▸ **Task brief**: Can you continue the passage on letter selection in cryptic clues, picking up right after its final sentence?

▸ **Provided text**:

********

Middle / heart letter selection
The solver takes the central letter of a single source word. “Heart of stone” = O (the middle letter of S-T-O-N-E). “Centre of river” = V (the middle letter of R-I-V-E-R). Indicators include “heart of,” “centre of,” “middle of,” “core of,” and “nucleus of.” Middle selection always operates on a single source word and always produces a single letter (or at most two letters if the word has an even number of characters, though convention usually favours odd-length words for clean heart extractions). Middle selection is the least common of the four types but is easy to solve once identified because you simply count to the centre of the word. The indicator almost always uses the “of” construction (“heart of X,” “centre of X”), which makes it easy to identify the source word.
Selection clues and other transforms
Selection rarely exists in isolation in harder cryptic clues and in Parseword puzzles. It frequently produces a component that feeds into a subsequent operation, most commonly a charade join. When you see selection as one step in a multi-step clue, the selected letter or letters become a building block for the larger answer. Understanding how selection interacts with other transforms is essential for solving complex clues efficiently.
Selection + join is the most common combination. The selection step extracts one or more letters, and the join step concatenates those letters with other components to form the final answer. In Parseword, this pattern appears in puzzles like #43 (GRADIENT), where the G is selected from the first letter of a source word and then joined with other components. The selection step typically produces a short fragment — often a single letter — that becomes one piece of a multi-part charade.
Selection + substitution + join is another frequent pattern. Some components come from selection (first letter extraction), while others come from substitution (synonym replacement). The join step then assembles all the components into the answer. Puzzle #46 (CAPRICORN) uses this exact combination: selection produces C, substitution produces other components, and join assembles the nine-letter answer.
Selection vs. deletion. These two transform types are easy to confuse because both manipulate letters within a word. The key distinction is direction: selection picks specific letters and discards the rest, while deletion removes specific letters and keeps the rest. “Cheese initially” (selection) gives C — you pick the first letter. “Cheese endlessly” (deletion) gives CHEES — you remove the last letter and keep everything else. The indicator words are different too: selection indicators reference positions to take (“initially,” “heads of”), while deletion indicators reference removal (“headless,” “endless,” “losing”).

********

▸ **Material provided**:
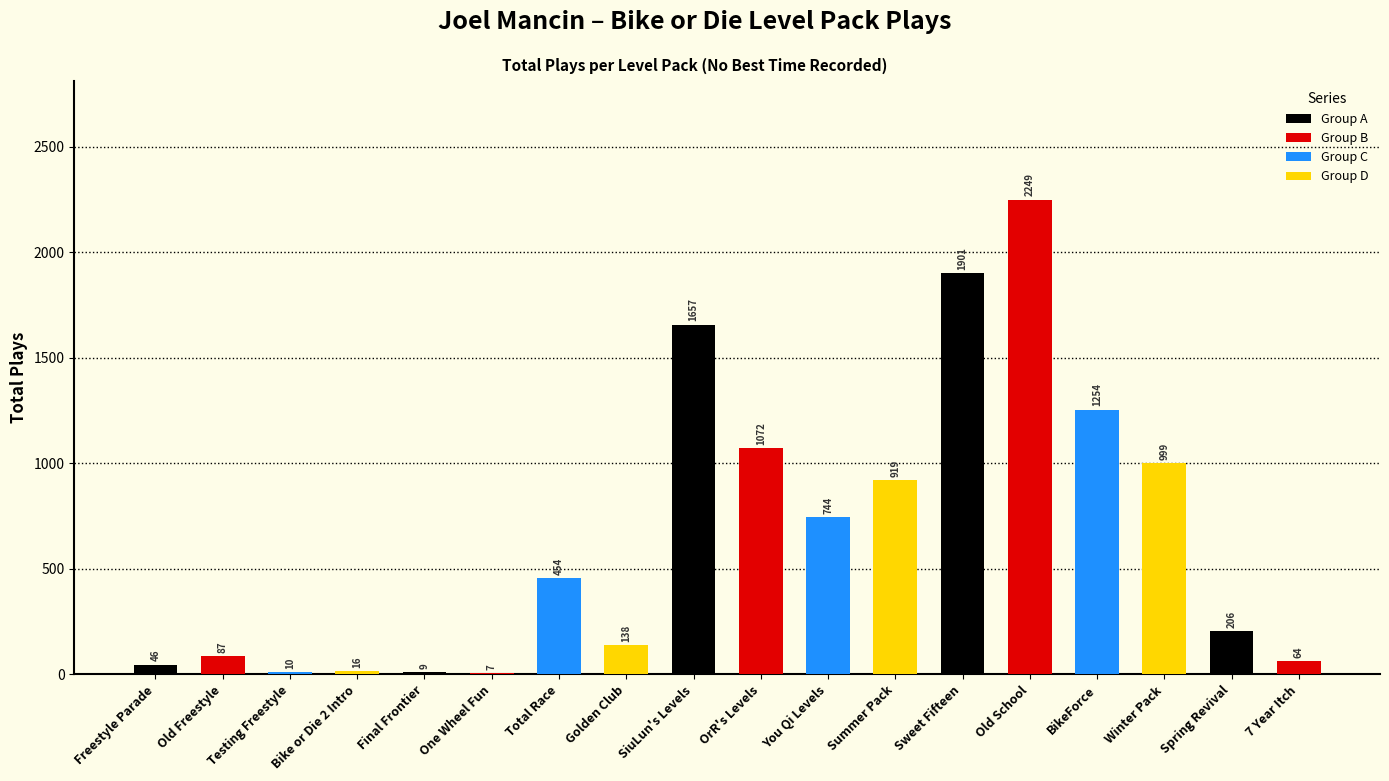

At which label is the value closest to 1128?

OrR's Levels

********

▸ **Answer box**:
Tips for solving selection clues
Even after you understand the mechanics, a few practical techniques make selection solving faster and more reliable. These tips come from experienced solvers and are particularly helpful when you are working through Parseword puzzles or newspaper cryptics under time pressure.
- When you see “initially,” “first letters,” or “heads of,” immediately look at the first letter of each nearby word. This is the fastest way to test whether a selection clue is in play. Mentally read the first letters of the surrounding words and see if they spell anything recognisable. If they do, you have probably found your answer. This instant-check technique saves significant time compared to analysing the full clue structure before testing.
- Count the letters you select — they should match the expected answer length. In initial and terminal letter selection, the number of source words equals the number of extracted letters. If the enumeration says (4) but you are selecting first letters from five words, one of those words is not a source word — it might be part of the definition or a grammatical bridge. Use the enumeration as a constraint to determine exactly which words are sources.
- In Parseword, the selection transform highlights which letters are being picked. Use Learn mode to see the indigo underline on selection indicators. The step-by-step walkthrough shows exactly which letters are extracted and how they feed into subsequent operations. This visual feedback trains your intuition for spotting selection patterns in newspaper cryptics where no such aid is provided.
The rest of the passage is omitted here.